A new report published by scientists from Bangor University gives the green light for regenerating the shellfish farms in the western Menai Strait.
If you have eaten oysters, then they were probably Pacific oysters. Although they are delicious, they are not native to the UK. There is a risk, particularly as our seas are warmed by climate change, that cultivated Pacific oysters could successfully breed and establish wild (or “feral”) populations.
Government concerns about Pacific oysters have halted progress with MSFOMA’s plans to revitalise shellfish farming in the western Menai Strait. Over the past 18 months MSFOMA has been working closely with Bangor University scientists from the Shellfish Centre at Menai Bridge to investigate and address these concerns.
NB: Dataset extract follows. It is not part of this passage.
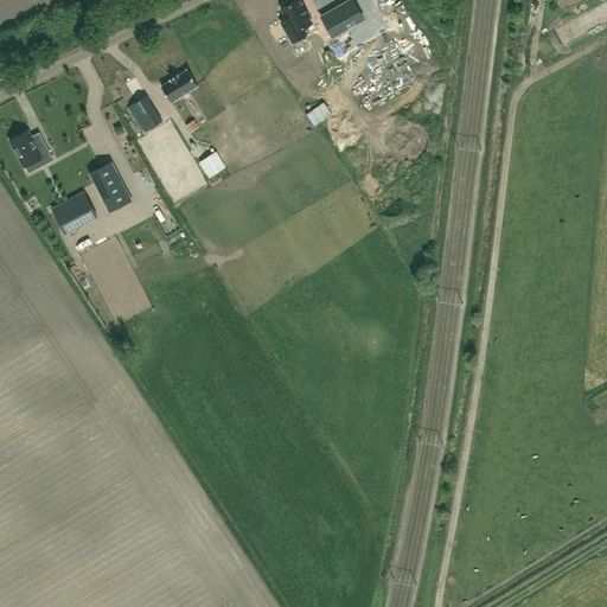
[(294,0),(289,0),(283,4),(285,6),(281,8),(287,19),(281,23),(293,43),(311,32),(307,26),(312,23),(308,16),(302,5),(302,6),(298,0),(294,0),(295,0),(294,0)]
A detailed report has just been published after Shellfish Centre experts have conducted field trials, monitored the shores of the Strait and modelled the risk of Pacific oysters becoming established in the Strait. Their full report (available here) sets out their findings in detail. It draws several clear conclusions:-
- There is no evidence that historic or current cultivation of Pacific Oysters in the Menai Strait over a period of 30 years (involving millions of oysters) has resulted in an invasive population of “feral” oysters becoming established in the area.
- The abundance of “feral” Pacific Oysters has not changed appreciably since they were first recorded in the area some 27 years ago.
- The temperature regime in the Menai Strait only rarely provides suitable conditions for both spawning activity and larval recruitment by Pacific Oysters.
- The already low risk of a feral oyster population become established in the area can be made a negligible risk by cultivating “triploid” Pacific Oysters, which are functionally sterile.
MSFOMA has just sent a copy of this report to the Welsh Fisheries Minister, Lesley Griffiths, highlighting that Pacific oyster farming in the Strait is clearly a very low risk to the marine environment. We hope she will now take action to nurture shellfish farming in the western Menai Strait, which will be both a benefit to the local economy and a source of sustainable and delicious food.